─── GIVEN RECORDS ───

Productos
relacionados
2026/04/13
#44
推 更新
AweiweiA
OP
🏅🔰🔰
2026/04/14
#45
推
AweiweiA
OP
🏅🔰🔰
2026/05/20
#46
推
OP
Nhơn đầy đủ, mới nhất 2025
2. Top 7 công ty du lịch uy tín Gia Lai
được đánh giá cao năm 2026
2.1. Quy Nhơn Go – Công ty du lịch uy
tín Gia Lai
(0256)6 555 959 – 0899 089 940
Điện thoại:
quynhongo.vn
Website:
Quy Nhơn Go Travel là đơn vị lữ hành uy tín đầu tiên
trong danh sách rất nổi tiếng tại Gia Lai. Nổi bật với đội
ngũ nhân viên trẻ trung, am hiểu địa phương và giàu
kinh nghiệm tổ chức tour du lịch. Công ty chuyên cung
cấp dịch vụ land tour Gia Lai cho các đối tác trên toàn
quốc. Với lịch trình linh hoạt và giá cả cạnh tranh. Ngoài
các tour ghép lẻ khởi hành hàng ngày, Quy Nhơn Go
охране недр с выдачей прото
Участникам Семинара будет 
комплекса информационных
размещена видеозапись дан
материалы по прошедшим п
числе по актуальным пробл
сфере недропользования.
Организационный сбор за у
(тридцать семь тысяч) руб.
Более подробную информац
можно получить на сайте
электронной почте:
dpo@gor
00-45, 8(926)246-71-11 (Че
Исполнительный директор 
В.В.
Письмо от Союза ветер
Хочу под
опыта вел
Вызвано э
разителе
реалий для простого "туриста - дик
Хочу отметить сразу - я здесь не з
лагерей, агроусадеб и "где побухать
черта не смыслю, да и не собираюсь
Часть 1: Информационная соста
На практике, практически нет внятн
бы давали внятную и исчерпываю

───

- **WHAT YOU ARE ASKED TO DO**
Write out every line of the material above word for word, keeping each line in its original order.

- **ANSWER BOX**
Productos
relacionados
2026/04/13
#44
推 更新
AweiweiA
OP
🏅🔰🔰
2026/04/14
#45
推
AweiweiA
OP
🏅🔰🔰
2026/05/20
#46
推
OP
Nhơn đầy đủ, mới nhất 2025
2. Top 7 công ty du lịch uy tín Gia Lai
được đánh giá cao năm 2026
2.1. Quy Nhơn Go – Công ty du lịch uy
tín Gia Lai
(0256)6 555 959 – 0899 089 940
Điện thoại:
quynhongo.vn
Website:
Quy Nhơn Go Travel là đơn vị lữ hành uy tín đầu tiên
trong danh sách rất nổi tiếng tại Gia Lai. Nổi bật với đội
ngũ nhân viên trẻ trung, am hiểu địa phương và giàu
kinh nghiệm tổ chức tour du lịch. Công ty chuyên cung
cấp dịch vụ land tour Gia Lai cho các đối tác trên toàn
quốc. Với lịch trình linh hoạt và giá cả cạnh tranh. Ngoài
các tour ghép lẻ khởi hành hàng ngày, Quy Nhơn Go
охране недр с выдачей прото
Участникам Семинара будет 
комплекса информационных
размещена видеозапись дан
материалы по прошедшим п
числе по актуальным пробл
сфере недропользования.
Организационный сбор за у
(тридцать семь тысяч) руб.
Более подробную информац
можно получить на сайте
электронной почте:
dpo@gor
00-45, 8(926)246-71-11 (Че
Исполнительный директор 
В.В.
Письмо от Союза ветер
Хочу под
опыта вел
Вызвано э
разителе
реалий для простого "туриста - дик
Хочу отметить сразу - я здесь не з
лагерей, агроусадеб и "где побухать
черта не смыслю, да и не собираюсь
Часть 1: Информационная соста
На практике, практически нет внятн
бы давали внятную и исчерпываю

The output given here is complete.